◆ Text provided ◆
One of the biggest complaints about major league baseball is how expensive it is. By the time you pay for tickets, parking, hot dogs, pennants, shirts, big foam fingers, and beers #1-7, you’re out a mint. At Columbus’s Cooper Stadium, parking was $2 and box seats $ 8.50 (though I could have paid $ 5.00 general admission and snuck past the geriatric ushers into the good section pretty easily). The beer and the foam fingers were more in line with big league prices, but if you really wanted to rough it and do without the foam finger, you’d still come out with enough money for a sack of post-game sliders. Mmmmmmmm, gastro-intestinal distress . . .

Verdict: the minors.

Location:

One of the fictions spun by big league boycotters is that the minor league game is somehow more accessible and "closer to home." This may be true for the 22% of the population that lives in rural America, close to the Carolina Mudcats and the Tennessee Smokies of the world. But most people live in big cities, and most big cities either have major league baseball or are near it. As for accessibility, tell me, if you had to choose, would you rather be dropped in the middle of San Francisco and have to find your way to PacBell, or would you rather be dropped in the tobacco fields of Zebulon, North Carolina and have to find your way to Five County Stadium out on Highway 39? Would it help if I told you that it was banjo night at Five County?

As for Columbus, Cooper Stadium is located in the part of town where the leukemia rates are high and the check cashing businesses outnumber banks. Something tells me that if Columbus ever got itself a major league team, it wouldn’t be playing in the Appalachian ghetto that some locals refer to as "pig town." I’m not necessarily a fan of gentrification, but if I’m leaving a ballpark at 11 p.m. on a Saturday night with a few Miller High Lifes in me, I’d prefer not to be in a part of town where cabbies fear to tread.

Verdict: the majors.

Fan Camaraderie:

On account of the increasing costs and corporate influence associated with the major league game, the chances of sitting next to an A-1 yuppie scumbag at a major league stadium are very good these days. I guess your feelings about this category will all come down to your tolerance for yuppie scumbags.

On Friday I sat next to a couple named John and Jamie. Both are students, with John holding down a full time job at the local Anheuser-Busch brewery to boot (did you know that employees are given two free cases each month as a part of their compensation package? I’m in the wrong line of work.). My intuition told me that Jamie would rather have spent her Friday night being wined and dined at Alana's than to be dragged out to a ballgame and listen to John sing the SportsCenter theme every time Drew Henson made a great stab at third. But she seemed like a good sport about it. In fact, the place seemed to be full of good people. Some borderline insane people like the lady behind who kept warning me that she’d "knock [my] ass over" if a foul ball came our way, but good people nonetheless. I liked it.

◆ Extracted data entries ◆
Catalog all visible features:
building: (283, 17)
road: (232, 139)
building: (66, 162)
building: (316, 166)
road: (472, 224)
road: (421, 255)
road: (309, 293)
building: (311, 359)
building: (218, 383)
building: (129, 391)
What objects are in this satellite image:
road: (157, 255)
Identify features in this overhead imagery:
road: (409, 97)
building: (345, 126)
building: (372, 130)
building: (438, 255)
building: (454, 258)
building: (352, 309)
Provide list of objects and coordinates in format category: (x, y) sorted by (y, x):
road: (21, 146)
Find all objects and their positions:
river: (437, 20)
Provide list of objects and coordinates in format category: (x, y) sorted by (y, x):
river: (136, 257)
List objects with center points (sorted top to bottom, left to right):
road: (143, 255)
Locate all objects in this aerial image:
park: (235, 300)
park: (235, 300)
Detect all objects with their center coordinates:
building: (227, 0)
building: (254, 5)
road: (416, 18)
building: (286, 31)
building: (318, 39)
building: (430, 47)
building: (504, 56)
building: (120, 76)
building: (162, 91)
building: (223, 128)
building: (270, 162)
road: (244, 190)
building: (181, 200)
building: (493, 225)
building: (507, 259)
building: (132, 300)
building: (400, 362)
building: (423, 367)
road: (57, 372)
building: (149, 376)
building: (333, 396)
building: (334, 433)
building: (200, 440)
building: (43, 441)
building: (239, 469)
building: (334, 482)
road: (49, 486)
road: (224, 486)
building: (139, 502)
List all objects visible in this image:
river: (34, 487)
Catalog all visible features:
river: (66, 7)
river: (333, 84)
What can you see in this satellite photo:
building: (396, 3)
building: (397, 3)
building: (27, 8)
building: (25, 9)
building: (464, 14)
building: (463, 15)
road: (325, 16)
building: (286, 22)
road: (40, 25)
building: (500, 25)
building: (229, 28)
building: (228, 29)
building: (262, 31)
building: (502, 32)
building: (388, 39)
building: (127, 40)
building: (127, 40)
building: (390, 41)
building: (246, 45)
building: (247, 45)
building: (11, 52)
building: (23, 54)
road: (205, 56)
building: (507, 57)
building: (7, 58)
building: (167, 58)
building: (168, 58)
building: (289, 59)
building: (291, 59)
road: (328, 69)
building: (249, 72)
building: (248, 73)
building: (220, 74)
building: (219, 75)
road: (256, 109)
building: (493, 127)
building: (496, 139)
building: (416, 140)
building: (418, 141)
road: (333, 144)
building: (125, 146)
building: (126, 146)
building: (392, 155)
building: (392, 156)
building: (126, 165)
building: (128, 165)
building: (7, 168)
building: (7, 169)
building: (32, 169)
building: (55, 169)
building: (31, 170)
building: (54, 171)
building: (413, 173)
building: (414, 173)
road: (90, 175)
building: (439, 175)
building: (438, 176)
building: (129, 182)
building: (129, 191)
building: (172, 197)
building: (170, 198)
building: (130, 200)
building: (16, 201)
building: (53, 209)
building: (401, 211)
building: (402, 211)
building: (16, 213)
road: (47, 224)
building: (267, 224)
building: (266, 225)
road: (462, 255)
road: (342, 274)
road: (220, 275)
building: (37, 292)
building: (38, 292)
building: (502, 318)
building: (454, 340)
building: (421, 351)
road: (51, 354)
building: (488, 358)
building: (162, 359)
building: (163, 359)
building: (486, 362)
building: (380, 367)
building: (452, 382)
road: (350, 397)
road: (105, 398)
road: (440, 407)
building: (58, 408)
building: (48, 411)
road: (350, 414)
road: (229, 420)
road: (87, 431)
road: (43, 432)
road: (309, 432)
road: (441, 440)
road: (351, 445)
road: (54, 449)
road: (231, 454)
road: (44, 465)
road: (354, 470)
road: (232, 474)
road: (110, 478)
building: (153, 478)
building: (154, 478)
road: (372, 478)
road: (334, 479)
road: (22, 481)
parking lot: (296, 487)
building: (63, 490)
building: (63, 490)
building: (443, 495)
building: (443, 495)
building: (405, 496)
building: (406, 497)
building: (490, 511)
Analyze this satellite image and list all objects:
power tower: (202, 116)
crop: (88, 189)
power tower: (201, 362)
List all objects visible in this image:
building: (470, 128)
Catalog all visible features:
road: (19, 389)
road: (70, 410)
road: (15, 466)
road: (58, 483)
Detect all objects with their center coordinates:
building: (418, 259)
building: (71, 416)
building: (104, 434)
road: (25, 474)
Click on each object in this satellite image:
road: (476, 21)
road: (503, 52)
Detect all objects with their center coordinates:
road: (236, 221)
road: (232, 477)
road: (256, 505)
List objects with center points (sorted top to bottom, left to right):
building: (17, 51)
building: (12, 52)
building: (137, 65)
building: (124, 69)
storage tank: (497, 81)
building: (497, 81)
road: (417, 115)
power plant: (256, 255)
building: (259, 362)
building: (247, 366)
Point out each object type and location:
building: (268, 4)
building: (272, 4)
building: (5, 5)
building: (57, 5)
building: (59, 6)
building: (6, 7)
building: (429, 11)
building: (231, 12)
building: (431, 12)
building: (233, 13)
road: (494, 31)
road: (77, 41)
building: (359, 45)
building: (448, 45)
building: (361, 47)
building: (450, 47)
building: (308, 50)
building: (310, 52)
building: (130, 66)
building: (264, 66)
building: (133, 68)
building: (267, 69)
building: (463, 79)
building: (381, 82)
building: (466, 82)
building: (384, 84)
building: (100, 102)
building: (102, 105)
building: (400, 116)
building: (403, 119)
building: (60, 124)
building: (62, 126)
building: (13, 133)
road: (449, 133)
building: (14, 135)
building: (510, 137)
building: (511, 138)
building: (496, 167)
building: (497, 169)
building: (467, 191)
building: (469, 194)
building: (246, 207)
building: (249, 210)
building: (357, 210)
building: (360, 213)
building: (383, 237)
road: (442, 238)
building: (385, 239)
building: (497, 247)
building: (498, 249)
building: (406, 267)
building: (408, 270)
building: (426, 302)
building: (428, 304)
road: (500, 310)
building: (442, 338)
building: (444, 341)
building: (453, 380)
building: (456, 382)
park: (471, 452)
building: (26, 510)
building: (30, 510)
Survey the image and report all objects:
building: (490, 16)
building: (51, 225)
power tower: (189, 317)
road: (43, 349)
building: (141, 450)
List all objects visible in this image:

◆ Objective ◆
Write out the portion of the baseball text between "As for Columbus, Cooper" and "Verdict: the majors.", inclusive, copying it word for word.

◆ Full output ◆
As for Columbus, Cooper Stadium is located in the part of town where the leukemia rates are high and the check cashing businesses outnumber banks. Something tells me that if Columbus ever got itself a major league team, it wouldn’t be playing in the Appalachian ghetto that some locals refer to as "pig town." I’m not necessarily a fan of gentrification, but if I’m leaving a ballpark at 11 p.m. on a Saturday night with a few Miller High Lifes in me, I’d prefer not to be in a part of town where cabbies fear to tread.

Verdict: the majors.